But Prime Minister Gaston Browne says St. John’s does “not believe in the policy of ostracizing Cuba and Venezuela,” adding “we do not recognize Juan Guaidó as the President of Venezuela.
“In those circumstances, Antigua and Barbuda will not participate,” he noted, adding “despite this difference in opinion, we remain respectful of President (Joe) Biden and the US administration.”
St. Vincent and the Grenadines Prime Minister Dr. Ralph Gonsalves, speaking on a radio program on Sunday, confirmed that the matter had been discussed by leaders of the Organization of Eastern Caribbean States (OECS) on Saturday and had also been raised during the CARICOM Inter-Sessional Summit held in Belize in March.
“If Guaidó goes to represent Venezuela if the Americans were to do that it would be an act of folly and I think it will be unlikely that Caribbean governments would go,” Gonsalves said.

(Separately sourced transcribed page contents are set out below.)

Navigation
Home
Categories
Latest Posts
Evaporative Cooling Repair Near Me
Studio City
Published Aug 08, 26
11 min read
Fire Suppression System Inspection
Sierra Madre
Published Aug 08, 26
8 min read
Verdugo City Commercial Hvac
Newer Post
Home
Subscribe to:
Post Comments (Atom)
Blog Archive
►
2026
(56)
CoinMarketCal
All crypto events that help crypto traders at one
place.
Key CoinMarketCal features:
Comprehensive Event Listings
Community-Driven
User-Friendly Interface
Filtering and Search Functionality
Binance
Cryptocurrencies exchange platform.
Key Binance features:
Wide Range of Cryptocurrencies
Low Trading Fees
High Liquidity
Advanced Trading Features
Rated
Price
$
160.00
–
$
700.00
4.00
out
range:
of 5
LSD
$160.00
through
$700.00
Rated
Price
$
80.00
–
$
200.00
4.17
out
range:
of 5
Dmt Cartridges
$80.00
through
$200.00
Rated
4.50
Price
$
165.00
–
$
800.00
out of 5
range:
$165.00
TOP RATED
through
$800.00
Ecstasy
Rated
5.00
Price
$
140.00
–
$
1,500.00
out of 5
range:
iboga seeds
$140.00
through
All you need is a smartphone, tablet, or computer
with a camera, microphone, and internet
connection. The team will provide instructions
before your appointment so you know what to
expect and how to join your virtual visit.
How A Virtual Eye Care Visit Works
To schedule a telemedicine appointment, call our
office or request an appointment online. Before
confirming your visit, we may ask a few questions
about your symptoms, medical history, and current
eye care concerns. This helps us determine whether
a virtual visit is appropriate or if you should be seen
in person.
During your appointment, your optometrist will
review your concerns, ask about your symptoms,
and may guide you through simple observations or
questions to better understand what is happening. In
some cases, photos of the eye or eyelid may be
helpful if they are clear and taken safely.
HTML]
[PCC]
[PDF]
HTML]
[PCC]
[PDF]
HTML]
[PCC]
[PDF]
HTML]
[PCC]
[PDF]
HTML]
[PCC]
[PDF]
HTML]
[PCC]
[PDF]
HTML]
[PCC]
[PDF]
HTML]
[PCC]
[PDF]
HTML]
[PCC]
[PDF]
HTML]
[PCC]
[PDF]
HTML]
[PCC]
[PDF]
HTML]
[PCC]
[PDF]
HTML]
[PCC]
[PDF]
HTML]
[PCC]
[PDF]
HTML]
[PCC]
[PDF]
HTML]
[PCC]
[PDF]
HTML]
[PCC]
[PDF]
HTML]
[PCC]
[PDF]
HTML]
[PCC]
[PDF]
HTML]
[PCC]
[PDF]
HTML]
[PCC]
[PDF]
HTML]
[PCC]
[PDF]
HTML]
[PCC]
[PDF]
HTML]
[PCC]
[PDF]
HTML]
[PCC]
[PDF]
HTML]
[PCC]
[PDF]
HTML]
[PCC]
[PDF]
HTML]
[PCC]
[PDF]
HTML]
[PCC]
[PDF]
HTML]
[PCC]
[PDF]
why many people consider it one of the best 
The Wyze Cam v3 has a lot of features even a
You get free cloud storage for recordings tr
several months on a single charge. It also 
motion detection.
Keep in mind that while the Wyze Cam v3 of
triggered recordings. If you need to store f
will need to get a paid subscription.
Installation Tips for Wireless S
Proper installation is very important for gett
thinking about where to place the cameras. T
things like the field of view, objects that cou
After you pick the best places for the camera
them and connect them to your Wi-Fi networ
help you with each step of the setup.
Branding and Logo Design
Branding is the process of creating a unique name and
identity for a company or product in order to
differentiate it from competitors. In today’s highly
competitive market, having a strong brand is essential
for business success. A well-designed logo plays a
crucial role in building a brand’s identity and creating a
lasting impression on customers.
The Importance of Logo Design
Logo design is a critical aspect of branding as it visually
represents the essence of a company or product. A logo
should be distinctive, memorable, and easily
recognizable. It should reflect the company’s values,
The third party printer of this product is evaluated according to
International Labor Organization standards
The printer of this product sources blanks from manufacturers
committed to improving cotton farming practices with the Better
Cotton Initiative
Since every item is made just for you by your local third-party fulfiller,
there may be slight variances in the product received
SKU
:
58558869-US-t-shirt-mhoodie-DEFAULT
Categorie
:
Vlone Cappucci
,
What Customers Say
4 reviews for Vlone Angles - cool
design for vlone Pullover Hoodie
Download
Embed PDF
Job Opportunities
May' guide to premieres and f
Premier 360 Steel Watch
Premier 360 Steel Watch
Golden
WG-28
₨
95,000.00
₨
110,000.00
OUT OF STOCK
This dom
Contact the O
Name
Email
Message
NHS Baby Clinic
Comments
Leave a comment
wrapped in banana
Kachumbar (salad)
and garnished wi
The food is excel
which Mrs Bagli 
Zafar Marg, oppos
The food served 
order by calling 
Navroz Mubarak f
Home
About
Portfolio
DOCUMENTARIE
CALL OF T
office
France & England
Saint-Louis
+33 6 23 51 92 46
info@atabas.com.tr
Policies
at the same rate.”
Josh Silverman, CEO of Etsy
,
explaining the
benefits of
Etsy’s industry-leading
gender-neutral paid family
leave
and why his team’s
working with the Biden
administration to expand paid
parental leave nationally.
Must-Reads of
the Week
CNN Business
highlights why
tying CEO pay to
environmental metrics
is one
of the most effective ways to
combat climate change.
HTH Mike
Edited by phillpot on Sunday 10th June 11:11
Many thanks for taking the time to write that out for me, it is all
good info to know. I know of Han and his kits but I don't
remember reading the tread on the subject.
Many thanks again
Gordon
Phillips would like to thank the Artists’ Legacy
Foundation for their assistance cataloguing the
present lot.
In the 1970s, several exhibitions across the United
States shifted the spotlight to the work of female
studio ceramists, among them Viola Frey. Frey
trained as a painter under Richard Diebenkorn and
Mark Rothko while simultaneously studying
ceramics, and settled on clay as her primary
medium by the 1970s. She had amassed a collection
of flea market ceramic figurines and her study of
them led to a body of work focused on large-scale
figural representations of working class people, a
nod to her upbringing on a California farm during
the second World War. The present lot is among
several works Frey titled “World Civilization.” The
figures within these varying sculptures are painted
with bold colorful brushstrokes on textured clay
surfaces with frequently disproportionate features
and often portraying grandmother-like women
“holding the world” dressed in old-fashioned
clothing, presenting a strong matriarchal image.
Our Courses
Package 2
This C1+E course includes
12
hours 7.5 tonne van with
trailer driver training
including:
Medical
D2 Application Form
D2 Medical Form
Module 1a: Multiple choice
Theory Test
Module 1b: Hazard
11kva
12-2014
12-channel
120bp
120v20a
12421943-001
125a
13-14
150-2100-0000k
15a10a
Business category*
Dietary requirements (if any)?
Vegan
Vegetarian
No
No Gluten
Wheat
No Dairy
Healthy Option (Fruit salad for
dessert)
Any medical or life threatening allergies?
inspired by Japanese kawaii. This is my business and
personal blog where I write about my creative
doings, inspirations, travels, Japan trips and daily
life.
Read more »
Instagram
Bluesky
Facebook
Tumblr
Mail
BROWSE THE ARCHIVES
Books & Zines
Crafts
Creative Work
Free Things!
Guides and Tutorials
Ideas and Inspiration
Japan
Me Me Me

Asked if St. Vincent and the Grenadines will stay away from the summit, Gonsalves responded “I am not going to answer you in a determinate manner, except to say that St. Vincent and the Grenadines is very supportive clearly of Cuba being invited again and of the Bolivarian Republic of Venezuela also being invited…”
The US State Department in a January 4 statement said Washington “continues to recognize the authority of the democratically elected 2015 National Assembly as the last remaining democratic institution and Juan Guaidó as Venezuela’s interim president.
CARICOM leaders have in the past reiterated their position of non-interference in the internal affairs of Venezuela and said they were prepared to mediate in the process to bring about a peaceful resolution to the crisis.
Gonsalves said there is a “discussion which is currently going on whether Cuba is going to be invited or not to the summit, adding “again it would be a huge mistake, if Cuba was invited in 2015 and the one subsequently…even under Donald Trump when he was President of the USA …it will be foolhardy not to do that.
“I am in consultations with many persons including the Cuban government, the American emissary, I spoke at length with President Biden’ emissary on this, Christopher Dodd, so we are very much engaged in this particular discussion.”
Gonsalves said he has also been in touch with other regional leaders on the matter and while he was not in Belize for the inter-sessional summit, he understood that a “consensus” position had been reached that if Havana or Caracas are not invited “CARICOM will not attend.